Páginas

segunda-feira, 4 de janeiro de 2010

Albert Camus, 50 anos depois

Artigo de Moacyr Scliar na Folha de S. Paulo de hoje:


Após 50 anos, obra de Albert Camus permanece atual

Profundidade do pensamento e domínio da forma literária marcam produção do argelino, Nobel de literatura em 1957

MOACYR SCLIAR
COLUNISTA DA FOLHA

Este 4 de janeiro assinala os 50 anos da morte de um dos escritores e intelectuais mais influentes do século 20: Albert Camus. Nascido em 1913 em Mondovi, Argélia, Camus era filho de um francês morto na Primeira Guerra e de uma descendente de espanhóis. Era, portanto, um "pied noir", "pé-negro", termo que designa a população de origem francesa que vivia na Argélia.

Sua infância, em Argel, foi pobre: trabalhou com o tio, tanoeiro, e a muito custo estudou. Cursou filosofia e doutorou-se com uma tese sobre Santo Agostinho. Poderia ter seguido a carreira docente, mas a tuberculose da qual sofria (como muitos artistas e intelectuais à época) agravou-se, impedindo-o de trabalhar na área.

### Material
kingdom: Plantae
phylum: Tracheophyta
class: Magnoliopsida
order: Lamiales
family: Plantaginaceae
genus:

### O que se pede
1 – Imprima o trecho do artigo sobre Albert Camus compreendido entre "Sua infância, em" e "trabalhar na área.", inclusive.
2 – Segundo o artigo sobre Albert Camus, em que cidade e país ele nasceu?
3 – Relacione todas as pessoas mencionadas pelo nome no artigo sobre Albert Camus.
As linhas provêm de uma fonte distinta da do artigo.

### Respostas às tarefas
1 –
Sua infância, em Argel, foi pobre: trabalhou com o tio, tanoeiro, e a muito custo estudou. Cursou filosofia e doutorou-se com uma tese sobre Santo Agostinho. Poderia ter seguido a carreira docente, mas a tuberculose da qual sofria (como muitos artistas e intelectuais à época) agravou-se, impedindo-o de trabalhar na área.

2 – Em Mondovi, na Argélia.

3 – Albert Camus, Moacyr Scliar, Santo Agostinho